In Winner's perspective, the church has lost the sense of community and communal practice that is essential in Judaism, and one of the places where this is most evident is in "the way Christians mourn:"
Winner's upbringing has led her to value communal practices, which are integral to Judaism but have largely been lost in translation to Christianity, where religious practice has moved from being communal (in Israel) to being philosophical (in Greece), institutional (in Rome), cultural (in Europe), and now to being corporate (in North America). In her writing, Winner has established a pattern of diagnosing Christian isolationism: what others do in community, we try to do alone. One of the strongest such examples is her vision of the way Christians mourn....
Later, Winner says that mourning “is never easy, but it is better done inside a communal grammar of bereavement” (28). Christianity, living as it does on this side of Easter, often fails to provide an honest and accurate assessment of the cruelness of death and loss. So Winner turns instead to the grammar of Judaism, which lives in between death and resurrection.

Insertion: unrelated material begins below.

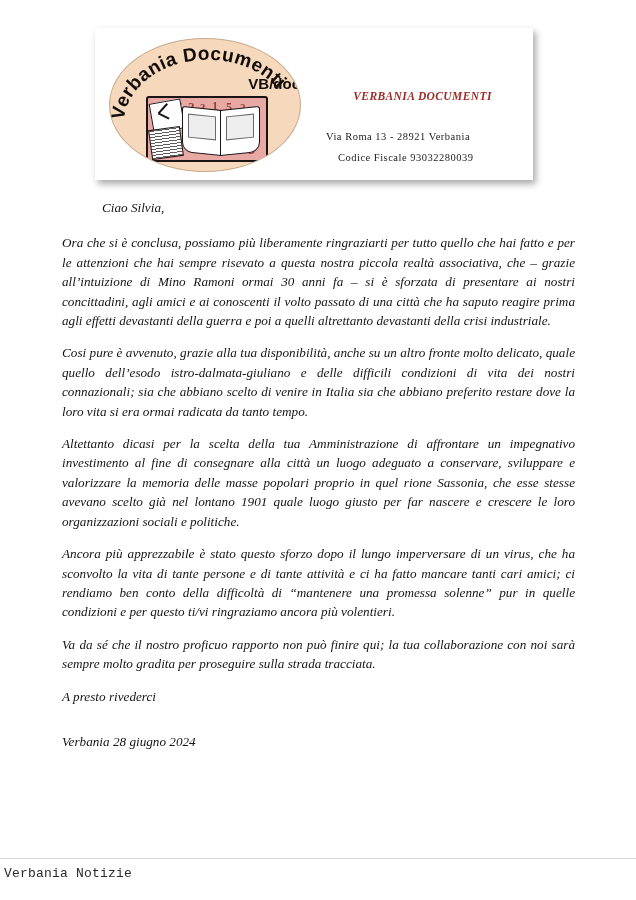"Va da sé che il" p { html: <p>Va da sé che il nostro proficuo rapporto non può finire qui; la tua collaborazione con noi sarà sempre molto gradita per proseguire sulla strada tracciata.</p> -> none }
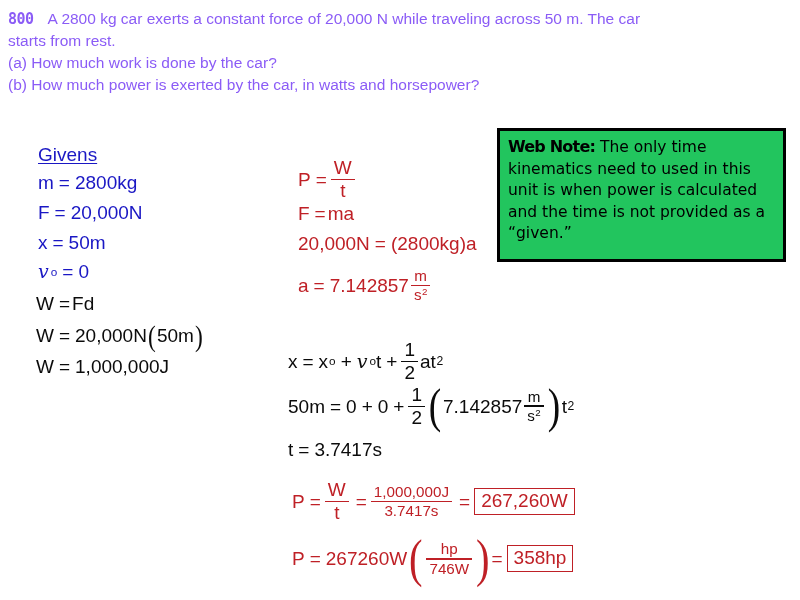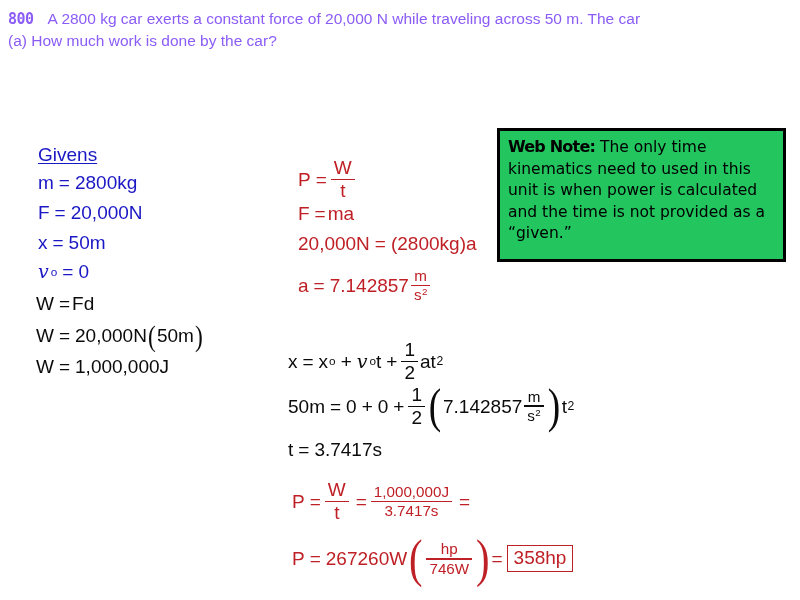"starts from rest." span.stmt-line { html: none -> <span>starts from rest.</span> }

These questions for reflection are taken from the longer chapter by chapter study guide:
When was the last time you were at a funeral, who was there, and what you were aware of when you were there?
How were you taught to mourn? Is mourning a private process or a community pilgrimage?
When was the last time you, personally, had to mourn? How long did you let yourself mourn? How long did the community give you permission to mourn?
Who is mourning around you now? What does it mean to mourn with them?
Suggested activity:
Read Psalm 77 a few times - aloud and silently. Consider writing your own personal lament. You may want to lament something personally in your life or something globally. You could lament a death, a broken relationship, a natural disaster, a current event disaster.